• SOURCE TEXT:
# 125cc scooters



## Phanny55 (Dec 28, 2009)

Hi I'm looking to buy a 125cc scooter to put in the garage of my M/H so not too heavy. I would welcome any suggestions and if any member has one for sale.
Wayne


----------



## Rapide561 (Oct 1, 2005)

*Scooter*

Hi

From my research, Aprilia 125cc models weigh about 130 kg.

Russell

footnote - are you ok licence wise for a125 cc?


----------



## dilly (Jan 19, 2007)

Its got to be a Honda Dylan , nothing better .


----------



## Glandwr (Jun 12, 2006)

I've got a 125 piaggio typhoon a whisker over 80kgs (nearly all plastic) goes like the wind. Unfortunately I've not got the MH (yet).

Dick


----------



## RichardnGill (Aug 31, 2006)

Its also worth considering the hight of the bike in comparison to you garage door height.


Richard...


----------



## Mick757 (Nov 16, 2009)

Can anyone recommend a cheap lightweight model that wil carry two? Experience and licence arent an issue.


----------



## Codfinger (Jan 11, 2008)

*scooter*

we use a Peugeot vivacity 50cc twist and go, fine for short trips and pulls the both of us no prob, fits in our Rapido garage fine but as another poster sugested check garage door height (I have to remove the mirrors )
Chris


----------



## worzel (Apr 12, 2007)

*scooters*

I have been a biker all my life.

Now got motorhome with a Honda CG 125 and very happy.
I have had scooters but the Honda CG125 is good.

Mike (worzel)


----------



## Fairportgoer (Jun 24, 2008)

Hi,

We have a Piaggio Fly 125cc and this used to go in our garage. The running weight is 121kg. It is a great scooter even when we are both on it!

I would not buy a 50cc 8O 

Hope this helps

Dean


----------



## Rapide561 (Oct 1, 2005)

*Scooter*

Hi

I was going to get a scooter but have not yet done so. I did however take the motorhome to the scooter shop to have a practice at getting the thing in and out of the garage. The shop in question - Reed Speed Scooters - sell a ramp that sort of slopes upwards and then levels off, so the scooter is going striaght into the garage, rather than at an angle.

Here is a web link.

http://www.readspeedscooters.webeden.co.uk/

I have no connection with the firm but was impressed at the troubles the staff went to in order to assist me.

Russell

I really do suggest you take the motorhome to the scooter shop and have a practice etc. I did have to remove the mirrors etc.


----------



## Phanny55 (Dec 28, 2009)

• QUESTIONS ON THE MATERIAL:
1. From the scooter thread, list every scooter or motorcycle named by both its make and its model name.
2. Translate this sentence from the scooter thread into Spanish: "I have no connection with the firm but was impressed at the troubles the staff went to in order to assist me."

• SUPPLIED RECORDS:

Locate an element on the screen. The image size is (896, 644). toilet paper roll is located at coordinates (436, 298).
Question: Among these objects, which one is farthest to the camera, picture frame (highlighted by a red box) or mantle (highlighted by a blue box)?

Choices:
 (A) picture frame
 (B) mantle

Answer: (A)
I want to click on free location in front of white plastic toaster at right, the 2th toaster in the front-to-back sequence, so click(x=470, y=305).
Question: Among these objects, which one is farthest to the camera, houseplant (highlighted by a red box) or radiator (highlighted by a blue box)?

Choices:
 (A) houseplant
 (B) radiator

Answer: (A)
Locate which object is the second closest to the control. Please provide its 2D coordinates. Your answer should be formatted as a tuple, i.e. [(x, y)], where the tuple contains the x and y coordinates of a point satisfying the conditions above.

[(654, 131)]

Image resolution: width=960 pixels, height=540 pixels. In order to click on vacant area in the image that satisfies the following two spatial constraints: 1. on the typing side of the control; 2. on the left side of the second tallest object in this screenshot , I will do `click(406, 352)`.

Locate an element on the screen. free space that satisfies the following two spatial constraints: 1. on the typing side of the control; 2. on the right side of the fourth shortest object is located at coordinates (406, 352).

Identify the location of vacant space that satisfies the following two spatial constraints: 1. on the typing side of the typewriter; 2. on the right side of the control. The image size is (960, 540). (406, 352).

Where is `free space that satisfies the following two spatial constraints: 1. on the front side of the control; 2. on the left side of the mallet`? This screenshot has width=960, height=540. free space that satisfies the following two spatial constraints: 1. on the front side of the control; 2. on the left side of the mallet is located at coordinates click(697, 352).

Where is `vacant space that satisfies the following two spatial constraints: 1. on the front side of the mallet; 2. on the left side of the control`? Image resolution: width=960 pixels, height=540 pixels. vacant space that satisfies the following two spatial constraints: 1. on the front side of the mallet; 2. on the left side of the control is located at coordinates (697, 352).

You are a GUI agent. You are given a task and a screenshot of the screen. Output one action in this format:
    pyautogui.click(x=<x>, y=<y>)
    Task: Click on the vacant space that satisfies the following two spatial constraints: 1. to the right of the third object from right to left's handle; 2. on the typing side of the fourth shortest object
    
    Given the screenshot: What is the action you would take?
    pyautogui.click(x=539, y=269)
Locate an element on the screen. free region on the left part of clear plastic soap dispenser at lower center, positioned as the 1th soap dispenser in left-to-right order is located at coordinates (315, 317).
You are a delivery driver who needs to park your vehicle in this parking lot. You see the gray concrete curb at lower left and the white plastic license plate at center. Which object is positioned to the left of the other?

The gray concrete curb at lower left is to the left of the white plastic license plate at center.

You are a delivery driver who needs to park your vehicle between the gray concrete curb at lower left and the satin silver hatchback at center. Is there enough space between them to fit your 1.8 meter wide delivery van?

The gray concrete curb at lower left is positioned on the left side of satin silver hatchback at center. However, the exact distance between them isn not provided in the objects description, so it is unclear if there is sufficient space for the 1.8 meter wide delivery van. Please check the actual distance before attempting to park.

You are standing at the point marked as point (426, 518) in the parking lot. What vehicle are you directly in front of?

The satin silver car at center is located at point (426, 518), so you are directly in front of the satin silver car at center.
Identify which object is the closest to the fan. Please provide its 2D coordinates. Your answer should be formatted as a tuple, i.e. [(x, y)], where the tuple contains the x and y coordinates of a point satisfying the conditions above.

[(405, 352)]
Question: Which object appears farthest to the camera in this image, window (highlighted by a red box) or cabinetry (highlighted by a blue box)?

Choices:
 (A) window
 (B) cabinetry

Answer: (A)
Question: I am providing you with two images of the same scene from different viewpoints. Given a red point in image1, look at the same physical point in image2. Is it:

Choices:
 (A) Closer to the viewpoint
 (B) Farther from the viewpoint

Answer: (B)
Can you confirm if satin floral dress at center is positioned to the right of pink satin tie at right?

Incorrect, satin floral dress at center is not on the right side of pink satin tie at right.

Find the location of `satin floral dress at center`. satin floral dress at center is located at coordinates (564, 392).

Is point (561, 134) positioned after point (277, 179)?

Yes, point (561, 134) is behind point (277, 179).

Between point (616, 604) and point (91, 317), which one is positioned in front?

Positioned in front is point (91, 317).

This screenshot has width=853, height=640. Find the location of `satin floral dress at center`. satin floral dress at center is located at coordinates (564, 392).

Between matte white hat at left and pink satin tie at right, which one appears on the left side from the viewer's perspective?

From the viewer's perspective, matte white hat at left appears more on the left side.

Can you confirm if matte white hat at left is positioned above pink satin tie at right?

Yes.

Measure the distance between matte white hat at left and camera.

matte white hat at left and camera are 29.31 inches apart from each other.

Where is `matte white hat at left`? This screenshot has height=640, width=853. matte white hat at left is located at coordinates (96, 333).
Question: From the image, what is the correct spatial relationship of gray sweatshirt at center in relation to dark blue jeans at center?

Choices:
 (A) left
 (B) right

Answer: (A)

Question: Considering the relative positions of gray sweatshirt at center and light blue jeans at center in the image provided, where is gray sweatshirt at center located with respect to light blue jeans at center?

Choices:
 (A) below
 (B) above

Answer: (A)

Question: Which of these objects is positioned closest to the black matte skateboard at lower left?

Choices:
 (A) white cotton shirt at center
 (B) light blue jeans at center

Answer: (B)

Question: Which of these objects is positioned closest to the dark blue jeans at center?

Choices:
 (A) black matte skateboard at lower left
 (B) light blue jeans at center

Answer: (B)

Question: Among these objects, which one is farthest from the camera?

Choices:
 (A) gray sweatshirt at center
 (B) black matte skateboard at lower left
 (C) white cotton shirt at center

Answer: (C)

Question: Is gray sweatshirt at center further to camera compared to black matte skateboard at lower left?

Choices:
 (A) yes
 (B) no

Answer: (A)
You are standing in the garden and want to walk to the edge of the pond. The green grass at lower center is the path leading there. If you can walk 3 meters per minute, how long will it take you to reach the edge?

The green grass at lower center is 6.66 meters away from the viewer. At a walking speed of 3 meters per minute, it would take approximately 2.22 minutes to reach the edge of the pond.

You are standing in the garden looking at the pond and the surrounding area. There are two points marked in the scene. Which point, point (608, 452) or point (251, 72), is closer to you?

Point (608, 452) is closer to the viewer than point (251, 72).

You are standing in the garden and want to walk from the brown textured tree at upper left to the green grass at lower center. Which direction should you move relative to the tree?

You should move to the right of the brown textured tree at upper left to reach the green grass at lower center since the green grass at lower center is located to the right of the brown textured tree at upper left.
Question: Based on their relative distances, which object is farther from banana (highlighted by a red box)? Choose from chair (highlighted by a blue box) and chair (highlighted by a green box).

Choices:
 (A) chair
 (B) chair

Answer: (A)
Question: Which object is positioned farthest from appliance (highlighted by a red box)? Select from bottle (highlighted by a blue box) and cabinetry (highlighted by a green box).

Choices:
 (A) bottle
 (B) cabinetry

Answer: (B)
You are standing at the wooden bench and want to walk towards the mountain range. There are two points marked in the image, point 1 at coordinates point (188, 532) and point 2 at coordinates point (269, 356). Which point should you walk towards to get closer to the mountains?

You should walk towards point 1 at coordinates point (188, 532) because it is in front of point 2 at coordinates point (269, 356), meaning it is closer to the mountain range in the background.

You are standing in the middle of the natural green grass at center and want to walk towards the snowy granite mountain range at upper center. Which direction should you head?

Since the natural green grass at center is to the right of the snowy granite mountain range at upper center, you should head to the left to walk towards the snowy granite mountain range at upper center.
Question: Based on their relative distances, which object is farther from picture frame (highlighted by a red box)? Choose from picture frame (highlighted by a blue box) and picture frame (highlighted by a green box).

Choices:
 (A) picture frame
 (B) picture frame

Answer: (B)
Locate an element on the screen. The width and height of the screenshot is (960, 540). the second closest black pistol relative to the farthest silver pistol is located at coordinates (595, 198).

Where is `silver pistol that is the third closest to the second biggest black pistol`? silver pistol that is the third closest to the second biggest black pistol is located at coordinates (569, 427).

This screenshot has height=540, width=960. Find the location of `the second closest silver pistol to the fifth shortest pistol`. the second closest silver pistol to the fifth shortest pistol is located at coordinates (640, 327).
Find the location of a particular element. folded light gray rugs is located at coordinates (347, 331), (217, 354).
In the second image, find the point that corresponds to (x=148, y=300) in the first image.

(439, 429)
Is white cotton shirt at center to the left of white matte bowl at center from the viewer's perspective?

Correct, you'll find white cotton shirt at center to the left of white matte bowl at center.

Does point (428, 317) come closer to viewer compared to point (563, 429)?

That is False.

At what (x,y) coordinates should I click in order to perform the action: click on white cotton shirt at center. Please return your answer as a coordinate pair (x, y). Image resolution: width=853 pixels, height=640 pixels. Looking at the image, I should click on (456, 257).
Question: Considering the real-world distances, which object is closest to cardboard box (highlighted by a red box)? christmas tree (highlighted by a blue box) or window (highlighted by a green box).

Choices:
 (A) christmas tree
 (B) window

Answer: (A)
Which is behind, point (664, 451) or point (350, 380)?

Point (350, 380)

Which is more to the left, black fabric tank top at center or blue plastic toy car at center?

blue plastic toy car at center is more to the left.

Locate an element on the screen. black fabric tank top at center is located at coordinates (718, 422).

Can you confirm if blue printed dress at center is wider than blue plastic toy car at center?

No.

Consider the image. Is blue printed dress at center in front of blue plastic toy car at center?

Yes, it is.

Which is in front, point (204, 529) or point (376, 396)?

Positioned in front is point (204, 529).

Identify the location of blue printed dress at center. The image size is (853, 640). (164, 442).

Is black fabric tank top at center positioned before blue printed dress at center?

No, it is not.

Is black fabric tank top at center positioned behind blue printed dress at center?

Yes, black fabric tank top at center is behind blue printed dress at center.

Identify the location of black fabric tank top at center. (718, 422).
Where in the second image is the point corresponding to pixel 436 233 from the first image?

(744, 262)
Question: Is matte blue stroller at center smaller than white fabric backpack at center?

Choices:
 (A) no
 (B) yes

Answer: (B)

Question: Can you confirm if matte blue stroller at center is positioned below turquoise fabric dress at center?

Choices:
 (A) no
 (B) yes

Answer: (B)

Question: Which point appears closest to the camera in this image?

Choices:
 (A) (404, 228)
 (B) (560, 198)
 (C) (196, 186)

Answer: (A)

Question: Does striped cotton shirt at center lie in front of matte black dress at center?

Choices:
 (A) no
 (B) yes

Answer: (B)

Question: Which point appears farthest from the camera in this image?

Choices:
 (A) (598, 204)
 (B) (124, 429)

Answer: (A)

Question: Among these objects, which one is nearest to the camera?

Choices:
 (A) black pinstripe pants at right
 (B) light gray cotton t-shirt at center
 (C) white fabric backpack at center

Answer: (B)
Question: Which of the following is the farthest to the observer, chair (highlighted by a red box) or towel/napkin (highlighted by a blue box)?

• RESULTS FOR EACH TASK:
1. Honda Dylan; Piaggio Typhoon (125); Peugeot Vivacity (50cc); Honda CG 125; Piaggio Fly (125cc)

2. No tengo ninguna relación con la empresa, pero me impresionaron las molestias que se tomó el personal para ayudarme.